- Um furo pequeno na ponta do bico da bomba de combustível usa o efeito Venturi para evitar derramamentos sem necessidade de sensores ou eletrônica.
- Ao passar, o fluido aumenta de velocidade e reduz a pressão, criando um vácuo que se conecta ao orifício na ponta.
- Quando o nível de gasolina alcança o bico e bloqueia o orifício, o fluxo de ar é interrompido.
- O diafragma mecânico reage a esse bloqueio e encerra o abastecimento, fazendo o popular clique no fim do tanque.
- O funcionamento ocorre há décadas, sem componentes eletrônicos, mantendo o processo simples e confiável.
Um furo simples na ponta da mangueira de combustível, há mais de oito décadas, evita derramamentos sem depender de sensores, chips ou software. Em postos de gasolina, o som do clique ao fechar o tanque não depende de eletrônica, mas de física pura.
A origem está no estreitamento do bico da bomba. Um orifício minúsculo permite que o fluido passe com alta velocidade, elevando a velocidade e reduzindo a pressão ao redor. Esse princípio é o efeito Venturi, descrito pelo cientista italiano Giovanni Battista Venturi.
Quando o nível de gasolina alcança o bico, o orifício fica bloqueado e o equilíbrio muda. Um diafragma mecânico aciona a parada do fluxo, sem necessidade de componentes eletrônicos. O resultado é o desligamento automático pela pressão do fluido.
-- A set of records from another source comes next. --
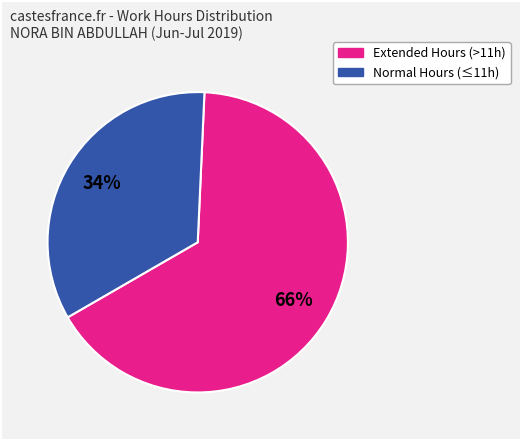

To the nearest percent, what is the average slice percentage?

50%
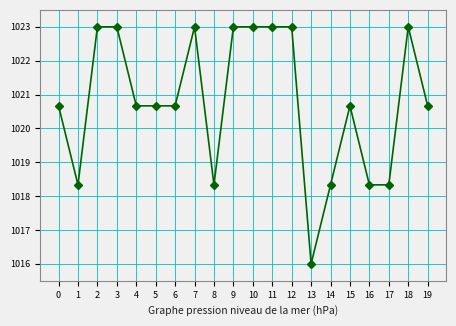

What is the ratio of the value at 15 to the value at 11?

1.0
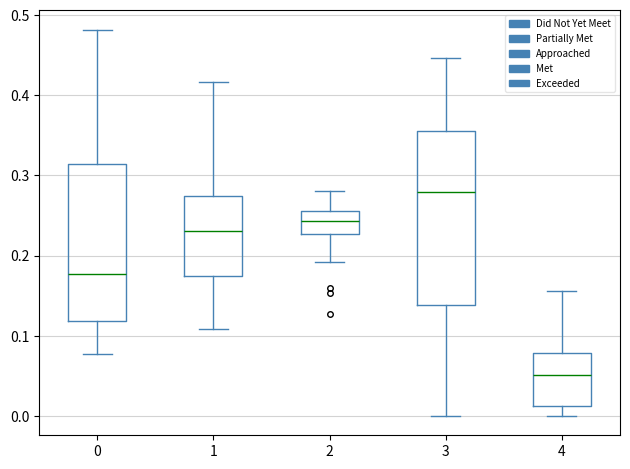

Reading left to right, transcribe this box plot: for each box, give where its median line is, the range the box spans, and where its two whiskers end, as read against the y-axis. The values are not printed on the chart, so give them approximately, as read against the axis.

0: median 0.18, box 0.12 to 0.31, whiskers 0.08 to 0.48
1: median 0.23, box 0.17 to 0.27, whiskers 0.11 to 0.42
2: median 0.24, box 0.23 to 0.26, whiskers 0.19 to 0.28
3: median 0.28, box 0.14 to 0.36, whiskers 0.00 to 0.45
4: median 0.05, box 0.01 to 0.08, whiskers 0.00 to 0.16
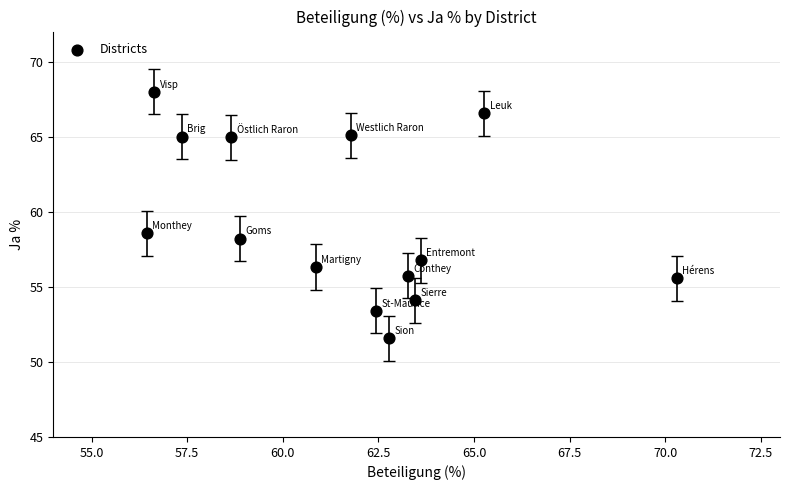

What Y value in the scatter plot is closest to 59?

58.6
O mecanismo funciona desde meados do século XX e continua em uso em postos pelo mundo. A solução simples ajuda a evitar transbordamentos, economizando combustível e reduzindo riscos de derramamento.
Funcionamento técnico
- O fluxo de gasolina ocorre por um estreitamento que cria baixa pressão.
- O ar é sugado pelo orifício até o nível de combustível tocar o bico.
- Ao bloquear, o sistema atua mecânica e rapidamente para o abastecimento.
Histórico e alcance
- O conceito permanece estável mesmo com evolução de bombas.
- A ideia prioriza segurança, sem depender de sensores eletrônicos.
- A prática também evita desperdícios e impactos ambientais.”